For this exercise, restate word for word only the lines from the first line of the data to the line containing "10: (525, 89, 12.59)".
ENTRIES SHOWN START
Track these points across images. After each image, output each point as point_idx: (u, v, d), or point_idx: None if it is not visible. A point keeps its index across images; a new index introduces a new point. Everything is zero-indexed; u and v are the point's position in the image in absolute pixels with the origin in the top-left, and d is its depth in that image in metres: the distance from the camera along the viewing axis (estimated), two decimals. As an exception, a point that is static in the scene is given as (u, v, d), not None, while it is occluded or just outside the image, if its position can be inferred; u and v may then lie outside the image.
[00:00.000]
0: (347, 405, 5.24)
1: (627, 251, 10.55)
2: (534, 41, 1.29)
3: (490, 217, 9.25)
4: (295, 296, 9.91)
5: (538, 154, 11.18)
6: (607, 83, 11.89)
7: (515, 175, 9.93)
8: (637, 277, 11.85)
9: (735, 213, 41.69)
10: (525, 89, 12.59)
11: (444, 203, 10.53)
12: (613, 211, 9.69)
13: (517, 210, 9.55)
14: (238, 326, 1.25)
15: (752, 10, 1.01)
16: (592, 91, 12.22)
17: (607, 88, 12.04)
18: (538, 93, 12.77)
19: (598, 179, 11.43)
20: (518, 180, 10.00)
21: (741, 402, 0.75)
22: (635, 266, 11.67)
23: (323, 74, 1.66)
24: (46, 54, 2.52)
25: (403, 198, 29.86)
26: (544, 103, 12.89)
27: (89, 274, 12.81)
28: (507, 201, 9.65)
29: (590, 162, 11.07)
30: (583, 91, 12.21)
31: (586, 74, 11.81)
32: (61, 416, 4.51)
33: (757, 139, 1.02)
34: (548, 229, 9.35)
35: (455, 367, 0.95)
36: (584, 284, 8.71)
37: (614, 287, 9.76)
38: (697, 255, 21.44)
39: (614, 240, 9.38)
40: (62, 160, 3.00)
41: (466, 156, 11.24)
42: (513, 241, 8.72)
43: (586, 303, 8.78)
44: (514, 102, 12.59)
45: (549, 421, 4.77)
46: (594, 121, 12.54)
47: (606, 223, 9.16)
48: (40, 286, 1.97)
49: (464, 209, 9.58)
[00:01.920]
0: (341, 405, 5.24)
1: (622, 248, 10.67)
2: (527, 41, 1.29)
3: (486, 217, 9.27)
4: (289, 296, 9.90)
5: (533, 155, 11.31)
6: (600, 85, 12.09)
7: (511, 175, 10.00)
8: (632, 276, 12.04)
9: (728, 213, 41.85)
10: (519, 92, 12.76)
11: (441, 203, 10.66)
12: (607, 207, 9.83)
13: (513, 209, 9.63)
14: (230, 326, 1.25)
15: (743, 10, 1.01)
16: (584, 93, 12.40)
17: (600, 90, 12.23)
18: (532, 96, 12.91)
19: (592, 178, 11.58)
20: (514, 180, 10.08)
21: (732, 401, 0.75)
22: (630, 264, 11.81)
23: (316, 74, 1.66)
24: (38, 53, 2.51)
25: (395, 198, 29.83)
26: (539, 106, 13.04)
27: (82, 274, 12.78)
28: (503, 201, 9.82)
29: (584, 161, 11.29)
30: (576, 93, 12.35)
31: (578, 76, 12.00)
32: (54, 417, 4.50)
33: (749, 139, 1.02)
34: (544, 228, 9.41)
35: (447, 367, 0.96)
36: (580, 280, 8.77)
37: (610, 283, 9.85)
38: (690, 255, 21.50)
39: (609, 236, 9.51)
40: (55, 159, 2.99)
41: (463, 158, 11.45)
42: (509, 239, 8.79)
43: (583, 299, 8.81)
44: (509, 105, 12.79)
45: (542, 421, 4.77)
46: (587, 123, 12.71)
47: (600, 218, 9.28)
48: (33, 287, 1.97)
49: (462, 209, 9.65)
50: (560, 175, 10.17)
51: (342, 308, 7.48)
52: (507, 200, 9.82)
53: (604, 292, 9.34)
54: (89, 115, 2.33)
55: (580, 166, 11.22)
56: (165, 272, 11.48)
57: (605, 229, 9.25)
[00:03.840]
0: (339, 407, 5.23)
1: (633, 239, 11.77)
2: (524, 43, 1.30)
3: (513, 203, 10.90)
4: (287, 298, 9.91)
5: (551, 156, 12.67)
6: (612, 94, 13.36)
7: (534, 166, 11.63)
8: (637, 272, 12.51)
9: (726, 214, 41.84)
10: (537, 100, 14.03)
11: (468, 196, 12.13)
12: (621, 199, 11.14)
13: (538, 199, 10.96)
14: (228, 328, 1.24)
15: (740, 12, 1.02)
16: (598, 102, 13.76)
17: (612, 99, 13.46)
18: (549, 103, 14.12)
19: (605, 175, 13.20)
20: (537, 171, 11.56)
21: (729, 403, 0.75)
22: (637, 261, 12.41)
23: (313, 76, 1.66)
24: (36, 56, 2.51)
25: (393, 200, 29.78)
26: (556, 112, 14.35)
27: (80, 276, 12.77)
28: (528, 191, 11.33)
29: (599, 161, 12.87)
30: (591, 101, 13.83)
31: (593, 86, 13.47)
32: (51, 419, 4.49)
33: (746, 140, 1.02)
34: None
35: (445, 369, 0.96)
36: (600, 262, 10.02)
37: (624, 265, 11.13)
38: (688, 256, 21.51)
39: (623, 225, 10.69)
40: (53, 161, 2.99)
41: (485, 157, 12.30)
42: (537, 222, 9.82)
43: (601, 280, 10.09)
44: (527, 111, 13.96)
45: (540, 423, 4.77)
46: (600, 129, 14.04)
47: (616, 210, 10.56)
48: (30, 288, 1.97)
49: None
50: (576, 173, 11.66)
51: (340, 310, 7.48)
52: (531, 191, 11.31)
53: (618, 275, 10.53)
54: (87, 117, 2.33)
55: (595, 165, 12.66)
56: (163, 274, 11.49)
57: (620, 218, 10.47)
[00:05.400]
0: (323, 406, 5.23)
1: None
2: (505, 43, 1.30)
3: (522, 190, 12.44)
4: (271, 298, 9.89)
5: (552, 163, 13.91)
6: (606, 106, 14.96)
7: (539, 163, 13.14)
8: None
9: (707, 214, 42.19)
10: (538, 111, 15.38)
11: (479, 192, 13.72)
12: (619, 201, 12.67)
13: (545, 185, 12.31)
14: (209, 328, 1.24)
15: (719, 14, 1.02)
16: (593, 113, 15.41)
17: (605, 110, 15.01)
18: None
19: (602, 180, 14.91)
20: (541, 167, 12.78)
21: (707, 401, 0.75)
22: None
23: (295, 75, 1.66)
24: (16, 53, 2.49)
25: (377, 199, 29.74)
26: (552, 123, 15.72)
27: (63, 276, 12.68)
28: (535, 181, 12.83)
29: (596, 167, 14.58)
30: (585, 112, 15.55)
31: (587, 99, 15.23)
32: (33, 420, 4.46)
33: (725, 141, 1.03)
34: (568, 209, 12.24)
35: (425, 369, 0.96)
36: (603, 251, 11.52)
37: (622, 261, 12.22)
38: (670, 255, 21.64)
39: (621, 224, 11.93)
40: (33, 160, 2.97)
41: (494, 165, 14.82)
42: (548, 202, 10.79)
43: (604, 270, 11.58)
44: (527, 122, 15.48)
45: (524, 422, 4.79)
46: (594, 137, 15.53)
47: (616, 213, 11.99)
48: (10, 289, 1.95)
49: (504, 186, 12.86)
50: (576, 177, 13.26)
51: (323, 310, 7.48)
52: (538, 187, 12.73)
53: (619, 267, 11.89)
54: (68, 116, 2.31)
ENTRIES SHOWN END
--- SOLUTION TO THE EXERCISE ---
Track these points across images. After each image, output each point as point_idx: (u, v, d), or point_idx: None if it is not visible. A point keeps its index across images; a new index introduces a new point. Everything is zero-indexed; u and v are the point's position in the image in absolute pixels with the origin in the top-left, and d is its depth in that image in metres: the distance from the camera along the viewing axis (estimated), two decimals. As an exception, a point that is static in the scene is given as (u, v, d), not None, while it is occluded or just outside the image, if its position can be inferred; u and v may then lie outside the image.
[00:00.000]
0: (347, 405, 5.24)
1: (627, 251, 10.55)
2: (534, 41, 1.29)
3: (490, 217, 9.25)
4: (295, 296, 9.91)
5: (538, 154, 11.18)
6: (607, 83, 11.89)
7: (515, 175, 9.93)
8: (637, 277, 11.85)
9: (735, 213, 41.69)
10: (525, 89, 12.59)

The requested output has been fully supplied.